Il tipico giornaletto free da metro, made by grandi giornaloni del Paese, ha un formato ancora più piccolo del tabloid, pesa ancor meno, ha scarsa foliazione a parità di grandangolo pubblicitario. È la lettura non preferita, ma unica per milioni di pendolari extra ed urbani. Ed è per loro l’unica lettura, quasi sempre, su carta.

Lo sguardo distratto del lettore spesso non va oltre i titoli, caratteri cubitali assimilabili alle figure. Vi trova una nenia sempre uguale, noiosa e ipnotica fatta di notizie incredibili. A cominciare dal titolone, per il Papa ammissibile la donna prete o quasi. In gay signo, o premier, vincerai. Tre giorni di feste e maratone per proteggere dalle malattie il decoltè, ornato e rifatto in tutti i modi tranne che per il concepimento, assolutamente, demodè.

A Cannes la Roberts promette, mai Trump presidente. C’è anche la rima. Dalle attrici alle presidentesse, una in Germania scopre che il netturbino abusava dei bimbi rifugiati. L’altra presidentessa viene sospesa e subito il Brasile è nel caos. In tivù per i migliori anni sbuca la Pavone. La Coppa America è riassunta in maternità e ritorno della D’Amico. Tanti candidati ma tutti ascoltano la sedia vuota di Virginia, quella che ti serve. In carenza di nuovi stupri si ricicla il professore, alias padre albanese, che ricorda la figlia violentata. Ed a ruota tutti i casi, uno all’anno dal piazzale Clodio fino alla Reggiani. In cronaca, è stato il figlio ad ammazzare i genitori.  

Il giorno dopo, prosecuzione invereconda dell’onda sempre uguale a se stessa. Viva le unioni civili che le altre sono incivili. Viva il boom di studenti stranieri, anche per loro 500 euro. Assolto il giornalista gaio che picchia il poliziotto. La grande figlia di un grande tuffatore vince l’oro ai tuffi. La ragazza stuprata sceglie Twitter invece di Facebook per mandare in diretta il suo suicidio. Se ne sono andate Valeria e Micaela; erano sole, sbagliate, forse cozze. Ora sono cineprotagoniste a Cannes se non le bloccano a Ventimiglia. La ex occupante del Valle portata in trionfo per il romanzo sul barbone conosciuto alla Caritas, unico legionario che attiri simpatia.

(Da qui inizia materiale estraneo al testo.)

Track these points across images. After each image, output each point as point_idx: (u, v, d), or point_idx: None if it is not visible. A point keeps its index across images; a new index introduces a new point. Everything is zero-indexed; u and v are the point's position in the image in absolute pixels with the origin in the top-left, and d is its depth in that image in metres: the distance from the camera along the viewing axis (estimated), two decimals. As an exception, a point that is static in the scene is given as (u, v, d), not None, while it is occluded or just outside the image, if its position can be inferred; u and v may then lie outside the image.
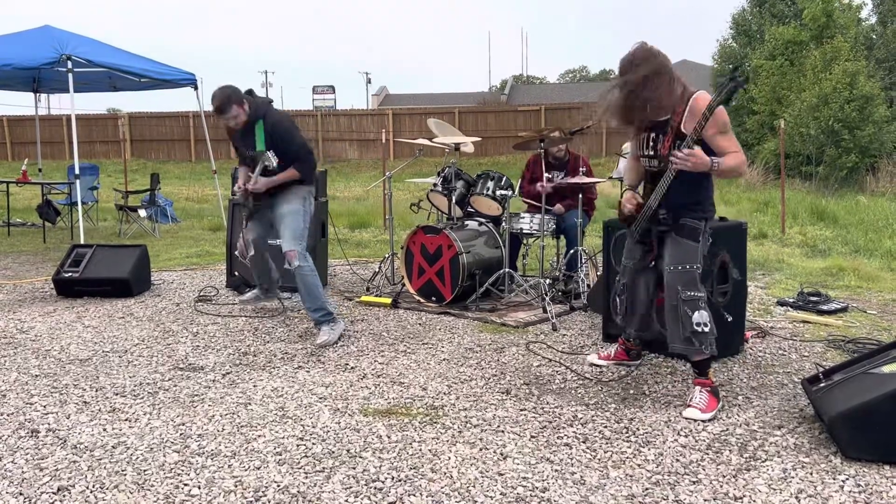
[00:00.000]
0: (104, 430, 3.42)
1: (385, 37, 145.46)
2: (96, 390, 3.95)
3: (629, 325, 4.10)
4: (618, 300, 4.08)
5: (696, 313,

Si vede che non ci sono notizie giuste. Dopo soli 5 anni c'è la prima sentenza per la devastazione violenta di piazza San Giovanni, scatenata in pieno furore antiberlusconiano. Dato il filmato in diretta, il caso era evidente. Finisce a 4 anni cadauno (la metà poi in appello) per i 15 condannati che non sconteranno niente data la condizionale. Il titolo, poverino soffre di elefantiasi, tondeggiando su 60 anni di carcere. In mancanza di violenze giuste, tocca allo stupro del detenuto di Rebibbia compiuto dai due romeni compagni di cella.

Spazio ai commenti, si può scegliere tra Donne che sopportano troppo dagli uomini e Femminicidio una parola che serve. Poi, via via, un giorno dietro l’altro, altro giro, altro giornale leggoebutto. Si moltiplicano parole e concetti inesistenti. Foto, firme, notizie di donne. Motivazione, alzano l’audience. Non per i testi però, una cronaca nera che si fa rosa e poi rossa. È la nuova Difesa della razza, stavolta femmina, dove buoni e cattivi non sono più divisi da colore e fattezze ma dal gender.